Maybe we mandate that anyone resuscitated from an overdose on the street receives a vaccine along with their dose of Narcan. Or even anyone caught using or carrying fentanyl. Tens of thousands of vaccines are administered against the will of the recipients. Many of them enter recovery. This is great news, especially given that the fentanyl vaccine has no known adverse side effects—for now. But what if that changes, like it may have for COVID?
Maybe we mandate anyone convicted in drug court must receive the fentanyl vaccine prior to release from prison or as a condition of parole. Periodic boosters, too, such that drug offenders are forever biomedically monitored by the state. The program is so successful we start to wonder what other public health mandates we tack onto it to save American lives. Remember, one person’s behavior is likely to influence the behavior of others, and some restrictions on autonomy actually create more autonomy in the long run. Using this logic, we could justify a plethora of state-mandated biomedical interventions as conditions of parole. If present online censorship trends continue—e.g., the silencing of professors who argued COVID policies would have pernicious effects on children—who knows what “adverse side effects” of mandatory biomedical interventions could be suppressed in the name of saving lives.
Here, we glimpse the rise of an immensely powerful, one-party-state-backed, prison-pharmaceutical complex.
In short, existing arguments in favor of a fentanyl vaccine are just as applicable to any number of intrusive treatments designed to mold the traits and behaviors of the public.
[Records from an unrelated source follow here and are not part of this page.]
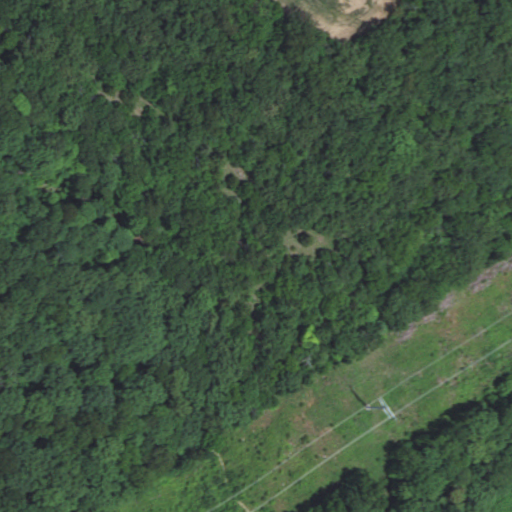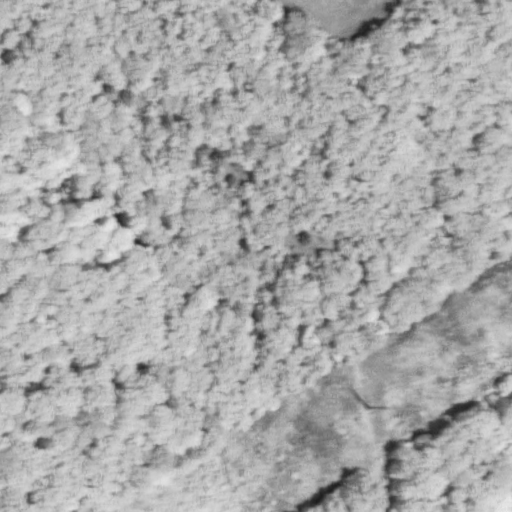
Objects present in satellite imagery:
power tower: (369, 405)
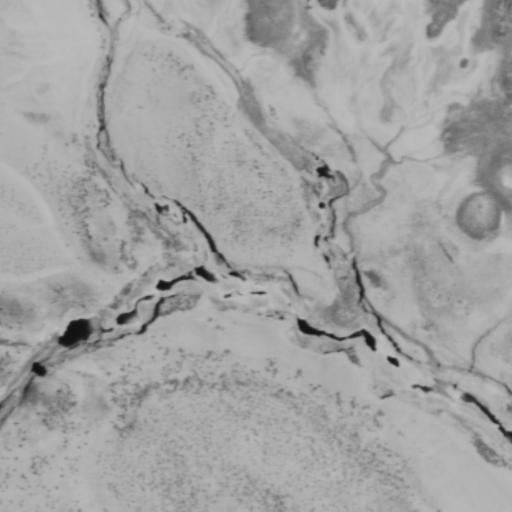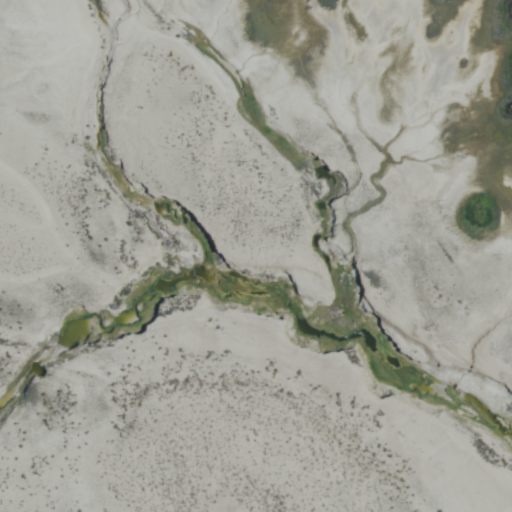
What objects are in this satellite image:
river: (287, 288)
river: (96, 318)
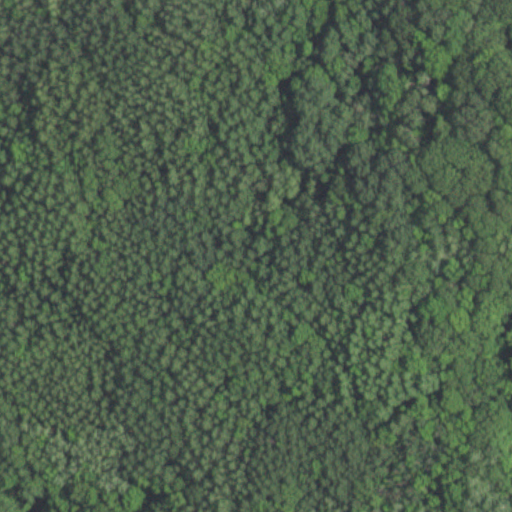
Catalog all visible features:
road: (334, 369)
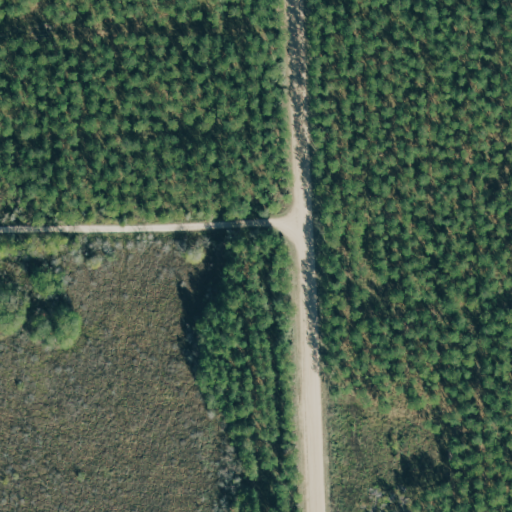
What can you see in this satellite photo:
road: (163, 241)
road: (326, 255)
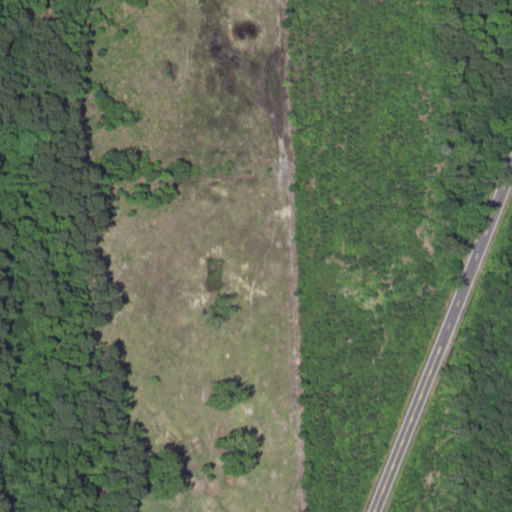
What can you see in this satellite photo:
road: (440, 335)
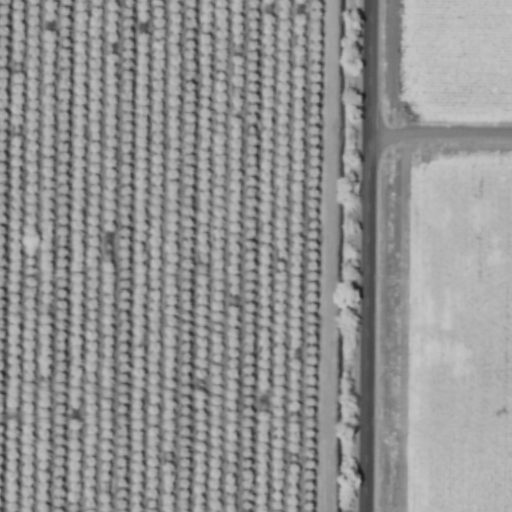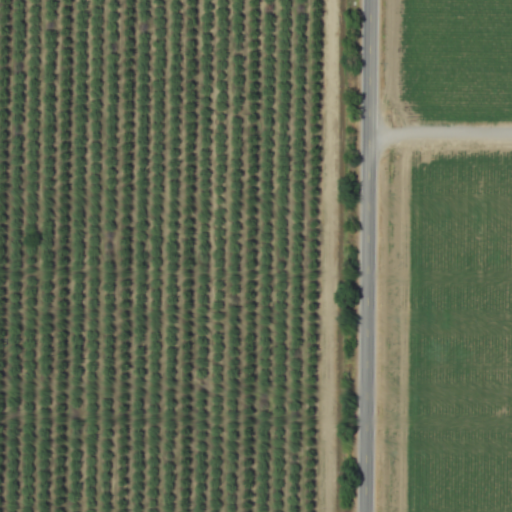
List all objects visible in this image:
road: (439, 136)
road: (366, 256)
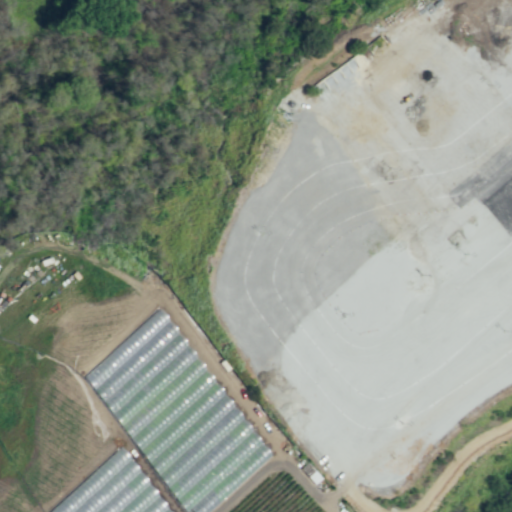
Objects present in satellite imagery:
crop: (76, 39)
crop: (111, 280)
building: (212, 460)
building: (109, 491)
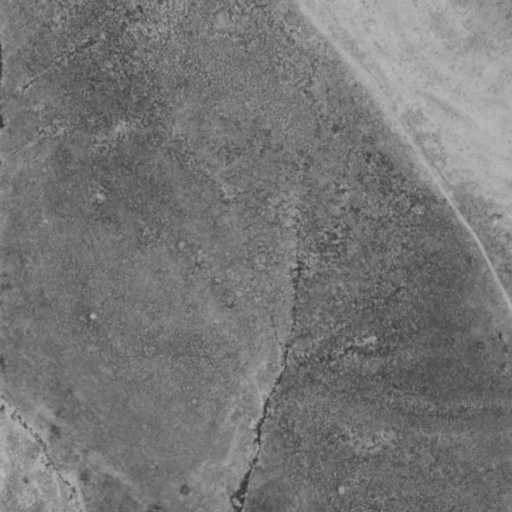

There is no major political party in this country with respect for constitutional rights or civil liberties. Any policy that can be sold to a constituency, will be.
On the other hand, it's also conceivable a fentanyl vaccine could free our cities from the pernicious effects of effete and deranged ideological rule. Imagine what a progressive prosecutor, like Philly's Larry Krasner, could do with it. By incorporating the vaccine into pre-trial plea negotiations, he could be a bit tougher on the people he's been letting off the hook completely—i.e., the ones school children see shooting up on the sidewalk every morning—without sending his staunchly anti-mass incarceration base into hysterics. The cops start hauling drug users off the street, turn the cases over to Krasner, and his prosecutors offer a deal: take the vaccine and we'll let you walk; don't, and go to trial.
America is reeling from opioid overdoses. A fentanyl vaccine is just over the horizon, and our leaders will have to decide how to implement it. The decision deserves all the scrutiny we can muster.
It’s a thin line between silver bullet solution and totalitarian spiral.